After a difficult 2020 that turned positive by year-end, MRP grew by 34 percent in 2021 and 18 percent in 2022. “Even though we had our best years in Taiwan the last couple of years, we still saw order cancellations and order delays because of availability of other component parts,” says Fry. “We could have even done better if some of those suppliers had not had issues.”

The 2023 forecast? “We’re cautiously optimistic,” he says.

Challenges: “It’s been a little challenging getting new products developed through the last two years, just with some of the supply issues and with the demand — our own demand,” says Fry. “Our engineers have been whining for the last year and a half about being able to get prototype parts faster out of our machine shop, because it’s been so consumed with production.”

And beyond MRP’s in-house machine shop, the bicycle supply chain hasn’t completely untangled itself: “We’re constantly looking at pinch points, and it does continue to be certain value-added services that may not be available here locally and we’ve struggled to manage well. Right now, we’re looking at two processes that we outsource to potentially bring in-house.”

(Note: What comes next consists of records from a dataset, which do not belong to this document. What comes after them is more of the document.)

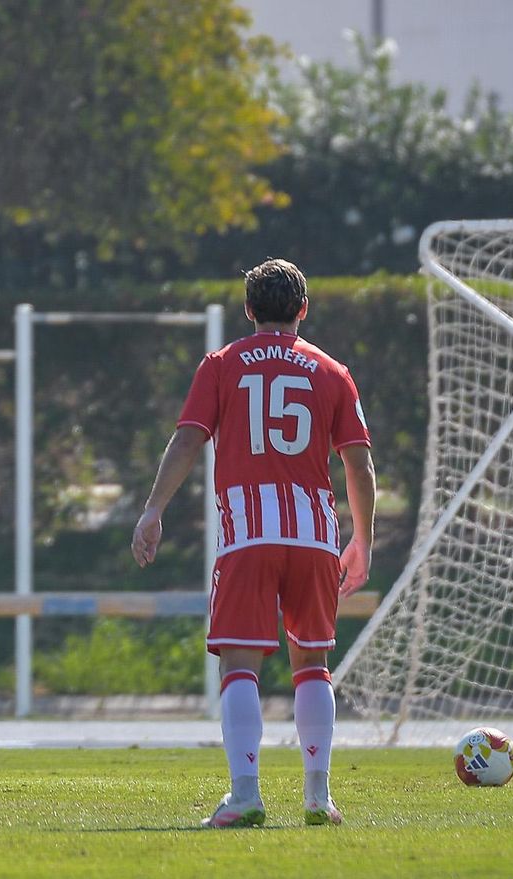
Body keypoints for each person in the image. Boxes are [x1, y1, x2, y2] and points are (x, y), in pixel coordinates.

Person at [132, 259, 375, 827]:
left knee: (240, 663)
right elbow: (359, 464)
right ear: (303, 310)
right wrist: (363, 537)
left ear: (248, 310)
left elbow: (187, 440)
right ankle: (318, 797)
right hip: (315, 535)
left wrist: (154, 509)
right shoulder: (332, 371)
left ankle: (245, 795)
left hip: (248, 532)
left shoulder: (222, 364)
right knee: (312, 662)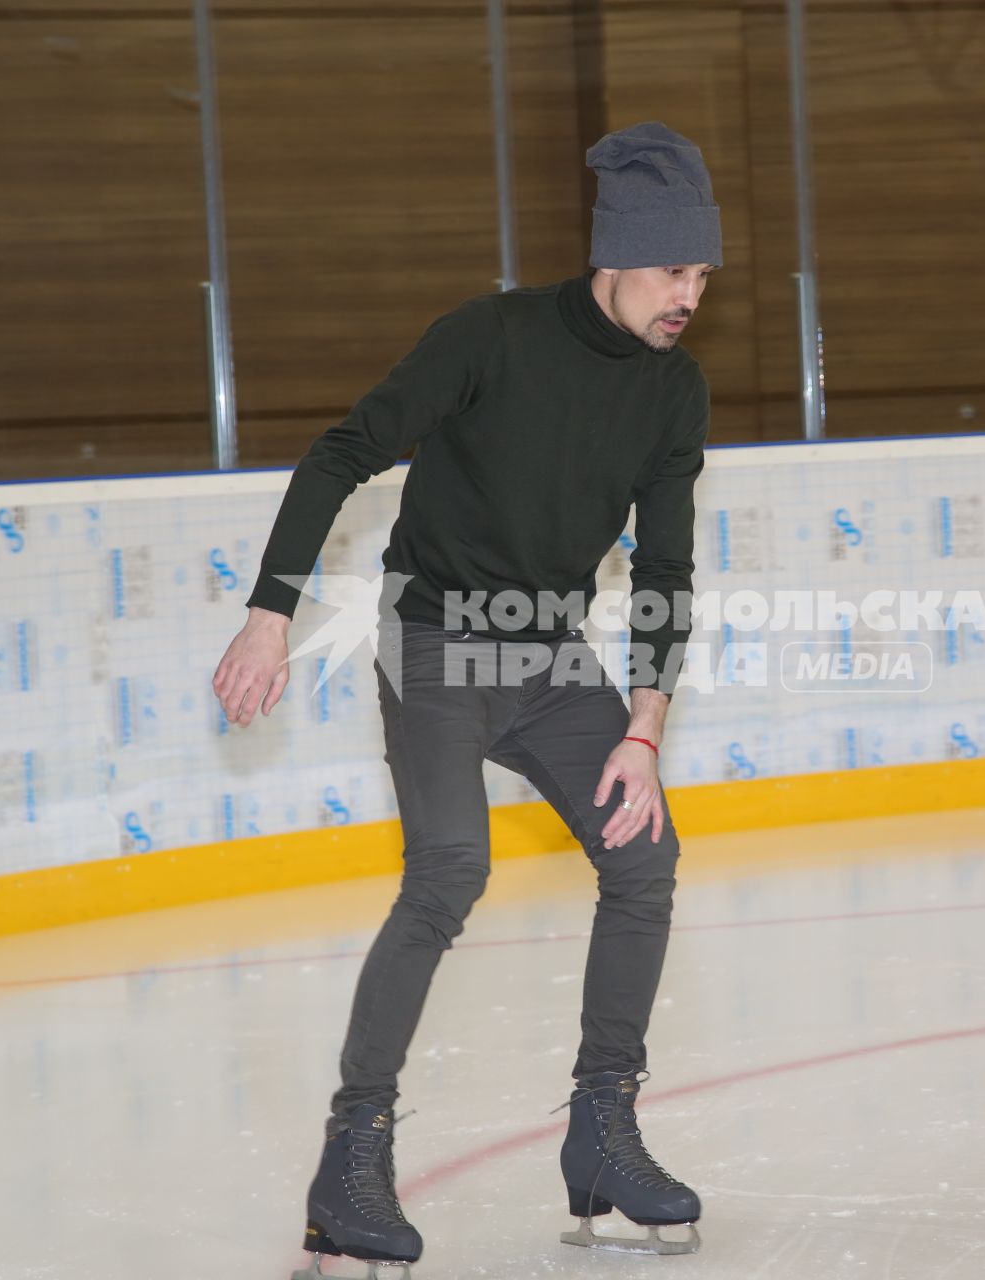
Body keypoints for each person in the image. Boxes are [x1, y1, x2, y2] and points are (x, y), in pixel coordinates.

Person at [211, 122, 719, 1273]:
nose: (688, 295)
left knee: (643, 853)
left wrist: (644, 729)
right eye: (672, 270)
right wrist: (270, 609)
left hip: (547, 657)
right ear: (617, 254)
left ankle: (602, 1127)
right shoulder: (489, 336)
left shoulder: (673, 392)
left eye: (701, 275)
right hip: (437, 638)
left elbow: (667, 573)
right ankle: (351, 1161)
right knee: (451, 866)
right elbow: (342, 453)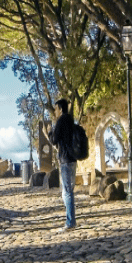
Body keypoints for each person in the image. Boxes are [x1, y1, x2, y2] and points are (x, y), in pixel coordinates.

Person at [49, 98, 78, 232]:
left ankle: (70, 222)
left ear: (60, 109)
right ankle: (71, 220)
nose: (55, 112)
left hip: (65, 159)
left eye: (55, 109)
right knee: (68, 190)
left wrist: (50, 131)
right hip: (73, 159)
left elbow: (54, 140)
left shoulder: (61, 121)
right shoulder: (71, 120)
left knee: (67, 192)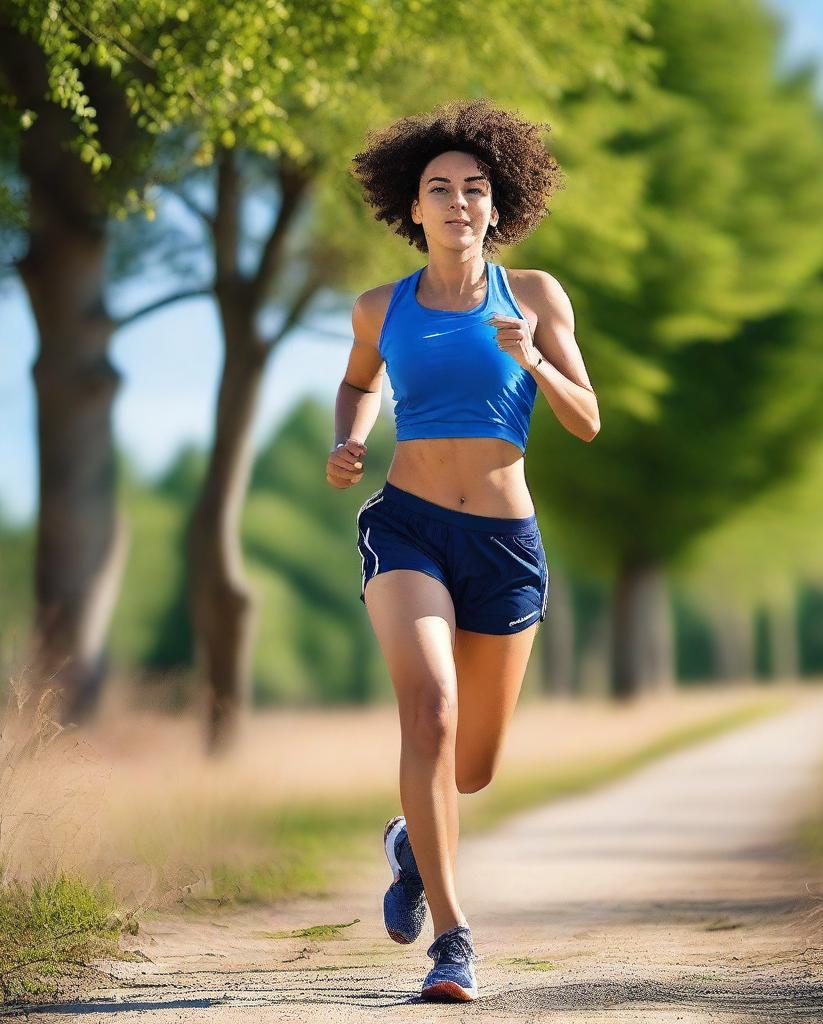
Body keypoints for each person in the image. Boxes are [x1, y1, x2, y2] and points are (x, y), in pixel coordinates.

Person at [325, 98, 600, 1002]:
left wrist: (535, 360)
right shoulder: (381, 306)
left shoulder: (536, 297)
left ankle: (411, 840)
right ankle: (455, 940)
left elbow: (587, 421)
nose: (455, 202)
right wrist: (350, 436)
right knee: (431, 712)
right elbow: (359, 381)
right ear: (412, 209)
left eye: (473, 189)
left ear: (497, 205)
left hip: (505, 543)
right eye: (437, 189)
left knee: (471, 767)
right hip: (407, 525)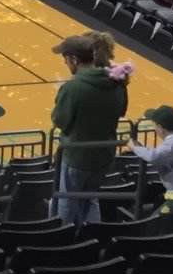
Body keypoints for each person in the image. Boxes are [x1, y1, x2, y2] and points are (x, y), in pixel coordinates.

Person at [50, 31, 130, 227]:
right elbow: (121, 111)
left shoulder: (74, 88)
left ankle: (62, 241)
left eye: (66, 59)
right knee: (90, 199)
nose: (65, 63)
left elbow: (60, 120)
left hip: (77, 156)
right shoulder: (117, 83)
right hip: (104, 156)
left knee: (66, 202)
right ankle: (93, 237)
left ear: (75, 60)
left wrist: (63, 96)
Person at [123, 106, 173, 230]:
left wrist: (134, 148)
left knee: (153, 226)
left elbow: (153, 156)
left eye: (155, 125)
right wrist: (141, 149)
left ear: (160, 128)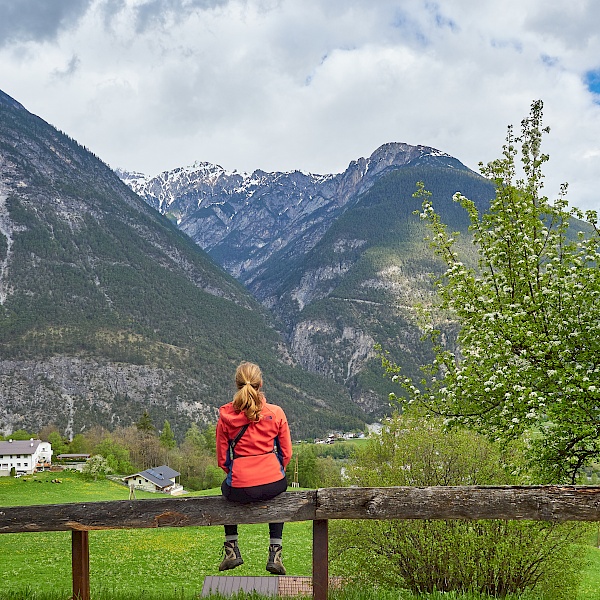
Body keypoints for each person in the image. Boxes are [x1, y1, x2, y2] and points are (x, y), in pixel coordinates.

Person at [216, 361, 292, 575]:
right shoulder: (275, 413)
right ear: (261, 383)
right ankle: (275, 552)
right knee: (277, 495)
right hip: (274, 482)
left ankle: (231, 549)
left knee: (226, 491)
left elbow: (223, 459)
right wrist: (274, 471)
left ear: (237, 385)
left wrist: (239, 475)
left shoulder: (226, 417)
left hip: (241, 485)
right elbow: (286, 453)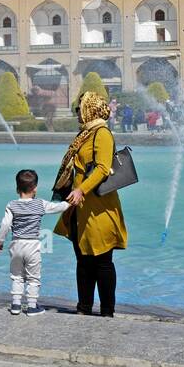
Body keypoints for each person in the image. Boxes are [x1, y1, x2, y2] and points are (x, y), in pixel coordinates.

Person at [53, 91, 127, 317]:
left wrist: (81, 189)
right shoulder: (85, 134)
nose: (77, 113)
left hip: (98, 207)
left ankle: (107, 311)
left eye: (80, 109)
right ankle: (84, 307)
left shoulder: (102, 133)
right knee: (83, 260)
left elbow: (104, 168)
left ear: (90, 109)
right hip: (80, 207)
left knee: (102, 262)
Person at [0, 168, 71, 315]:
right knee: (33, 277)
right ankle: (32, 306)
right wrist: (70, 203)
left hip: (16, 244)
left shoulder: (11, 205)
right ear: (35, 188)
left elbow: (5, 225)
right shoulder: (40, 204)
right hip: (32, 245)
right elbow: (57, 207)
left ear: (17, 188)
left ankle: (16, 305)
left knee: (17, 276)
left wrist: (0, 240)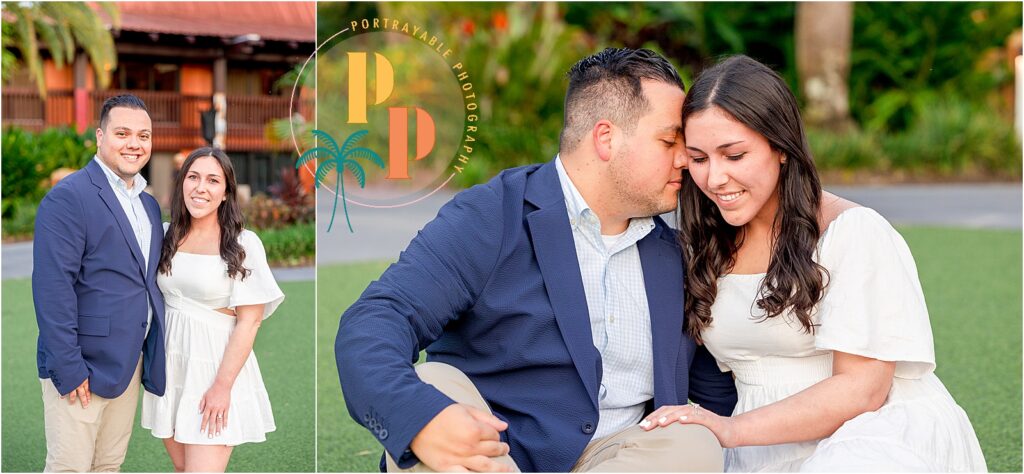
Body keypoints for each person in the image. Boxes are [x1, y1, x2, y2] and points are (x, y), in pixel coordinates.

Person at [335, 47, 738, 473]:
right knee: (434, 384)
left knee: (693, 442)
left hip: (617, 460)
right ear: (606, 138)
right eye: (668, 140)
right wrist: (422, 418)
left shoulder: (676, 250)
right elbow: (377, 320)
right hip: (495, 454)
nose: (686, 160)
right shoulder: (490, 216)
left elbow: (726, 389)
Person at [640, 55, 987, 471]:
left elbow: (862, 390)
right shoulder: (702, 240)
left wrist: (730, 430)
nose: (715, 178)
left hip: (870, 435)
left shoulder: (854, 232)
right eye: (699, 159)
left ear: (780, 147)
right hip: (759, 446)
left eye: (734, 156)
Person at [33, 94, 166, 472]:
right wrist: (69, 366)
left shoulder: (148, 205)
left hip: (128, 365)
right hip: (81, 367)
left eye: (144, 135)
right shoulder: (69, 197)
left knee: (108, 466)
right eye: (122, 133)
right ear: (99, 136)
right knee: (70, 467)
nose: (134, 144)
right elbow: (52, 288)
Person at [141, 147, 284, 472]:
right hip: (171, 366)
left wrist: (222, 388)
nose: (200, 187)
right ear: (181, 184)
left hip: (215, 370)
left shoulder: (244, 244)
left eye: (212, 180)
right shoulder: (164, 236)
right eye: (193, 177)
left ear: (225, 193)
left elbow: (250, 322)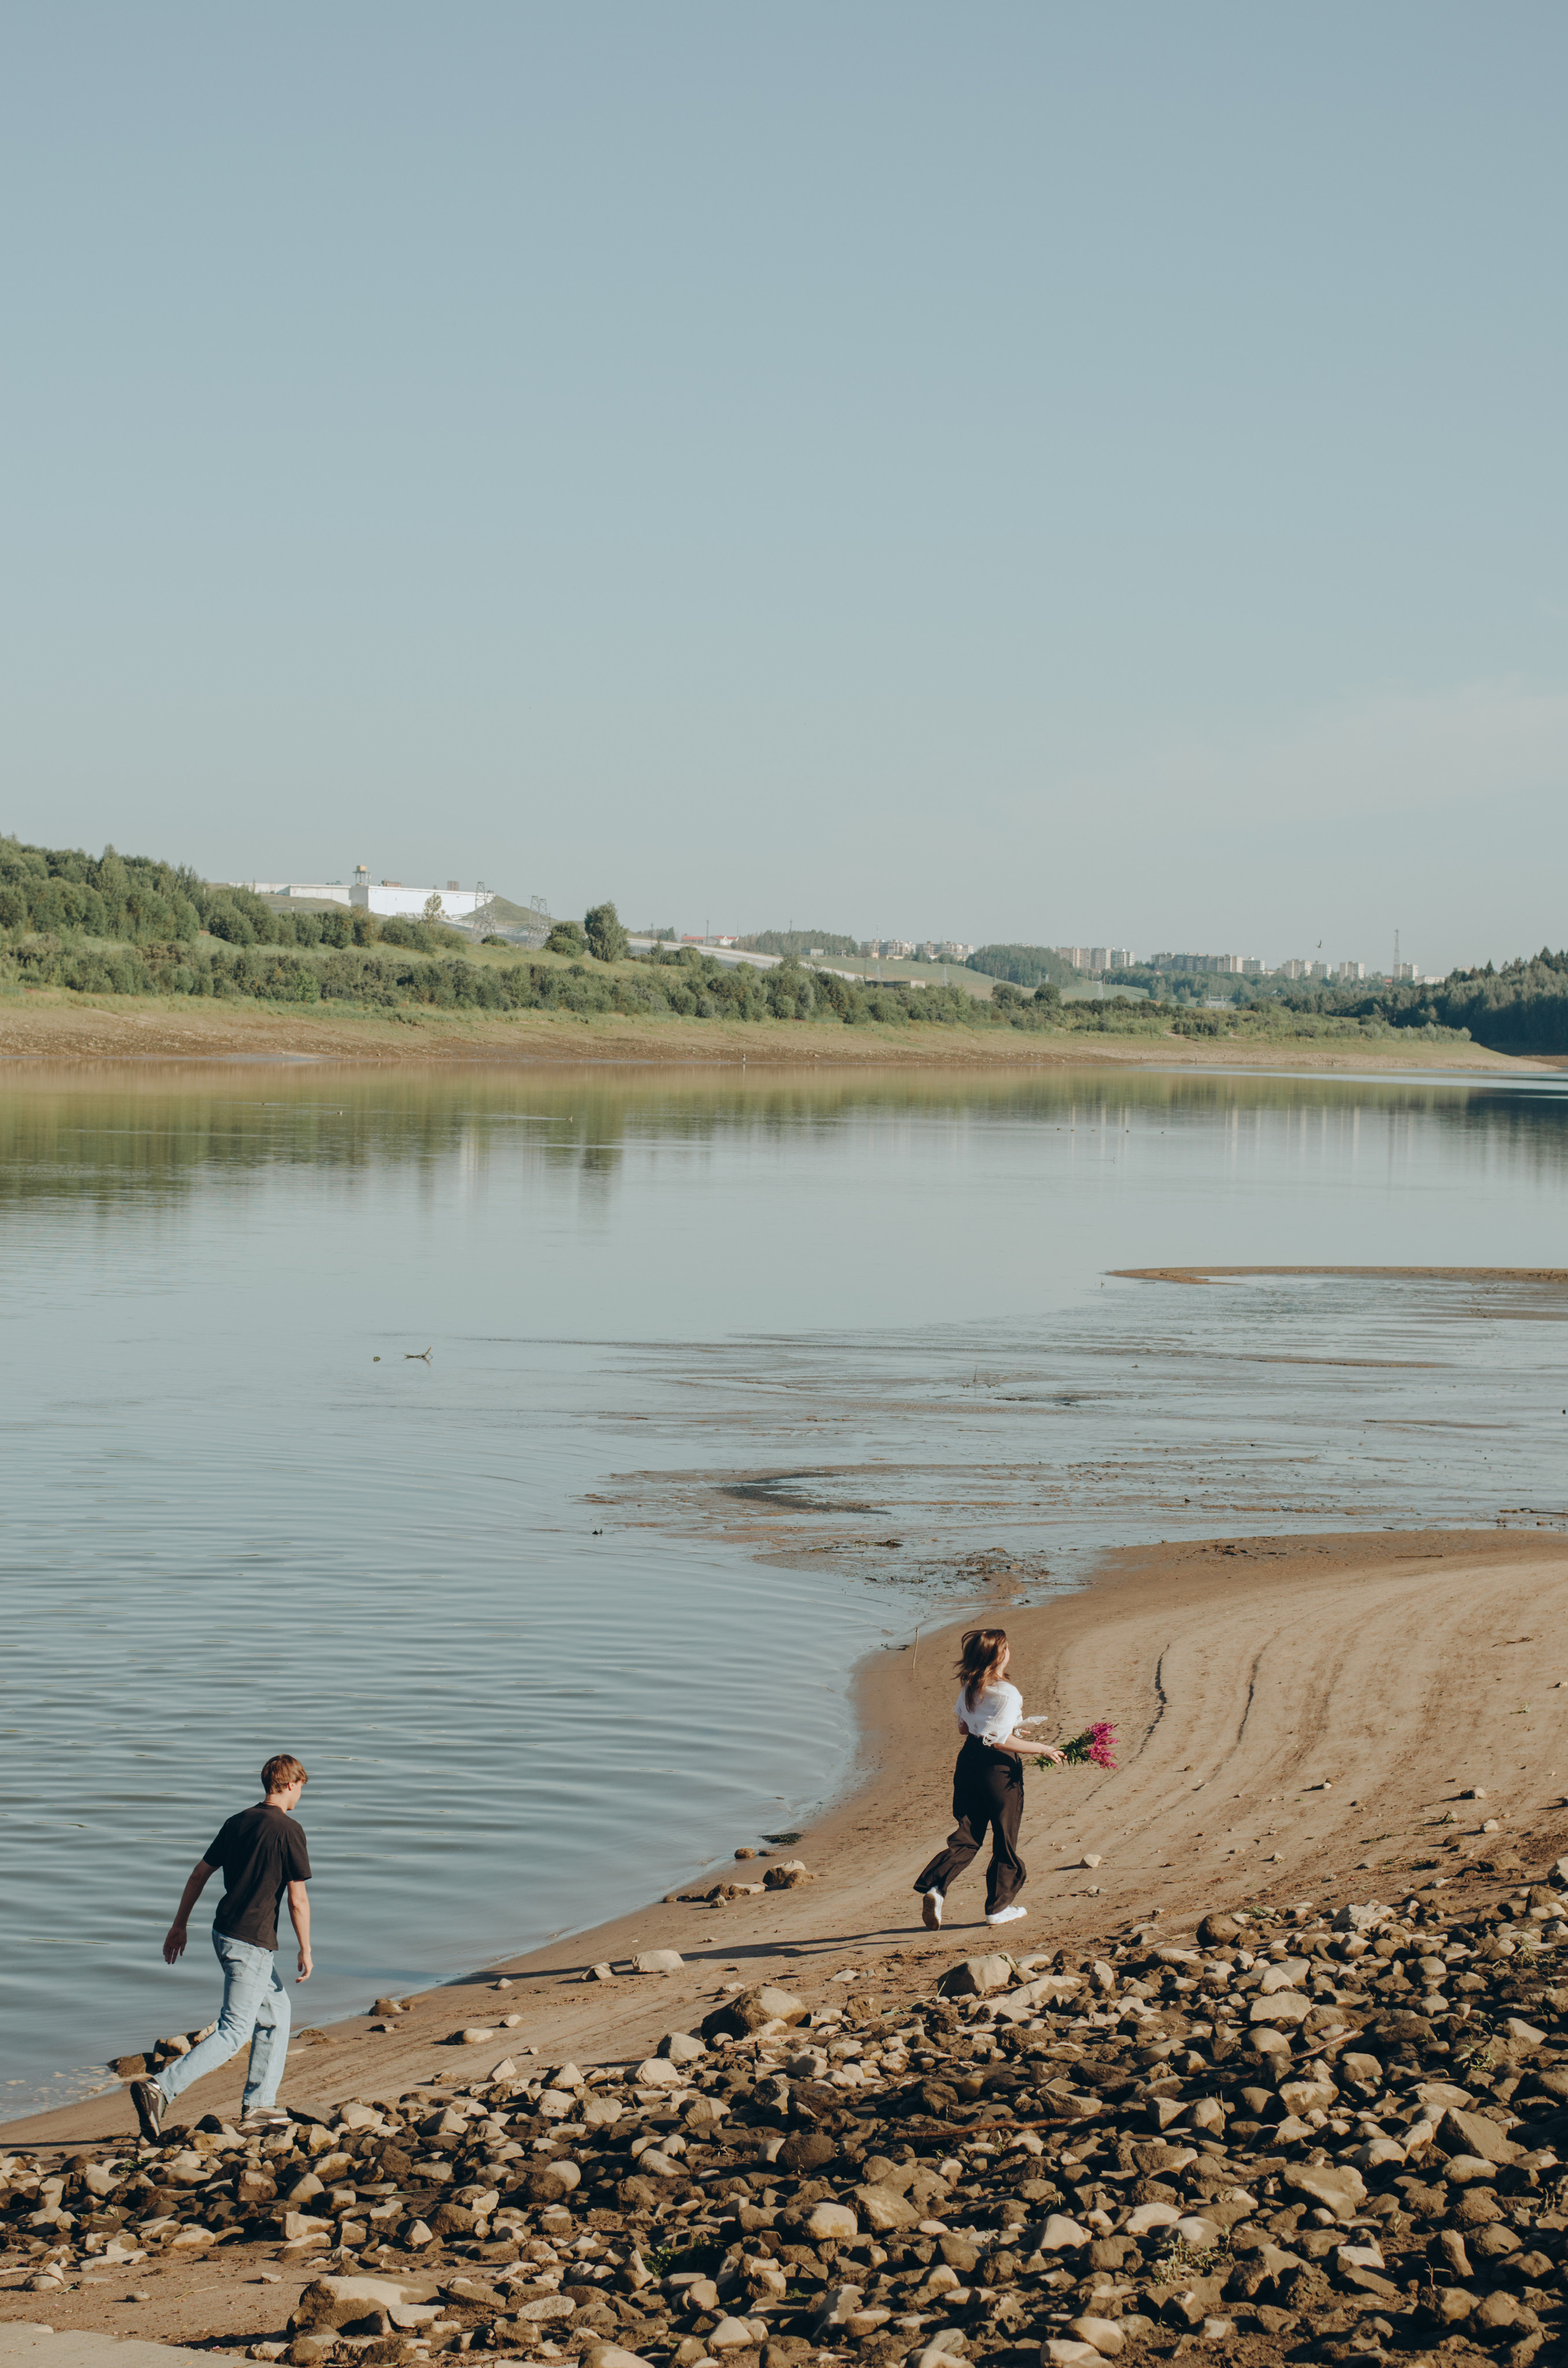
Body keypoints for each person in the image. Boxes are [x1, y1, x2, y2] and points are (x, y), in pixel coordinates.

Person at [130, 1754, 312, 2139]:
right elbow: (298, 1900)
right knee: (235, 2031)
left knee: (277, 2014)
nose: (301, 1796)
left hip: (225, 1932)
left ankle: (260, 2105)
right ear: (292, 1784)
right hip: (251, 1942)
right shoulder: (289, 1830)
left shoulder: (238, 1822)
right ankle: (160, 2087)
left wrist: (179, 1925)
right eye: (302, 1788)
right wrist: (305, 1949)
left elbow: (200, 1874)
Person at [913, 1628, 1060, 1930]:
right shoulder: (1008, 1692)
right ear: (1001, 1655)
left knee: (967, 1835)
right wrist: (1043, 1749)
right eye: (1006, 1647)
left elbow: (966, 1730)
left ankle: (935, 1888)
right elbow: (997, 1741)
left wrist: (1014, 1729)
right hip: (998, 1770)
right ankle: (998, 1908)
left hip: (968, 1763)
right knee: (1005, 1838)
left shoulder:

He adds, “On one hand, the lack of local resources can be a challenge, but it can also be an opportunity if you look at bringing some of that in-house.”

Opportunities: MRP has four new products coming out in 2023. “That’s been a big push of ours, especially in the last six months,” says Fry. “We knew the surge we saw through the pandemic was going to slow at some point, and our hope is to have a good pacing of new products hitting the market [in 2023].”

MRP has also set the stage for continued growth for its OEM business in Asia. “I think that’s going to continue to be an engine for us,” says Fry.

Needs: Skilled labor for MRP’s machine shop in Grand Junction. Western Colorado Community College is “a Haas machining center now and we have some Haas machines, so we’ve been sending some of our employees over there for training,” says Fry.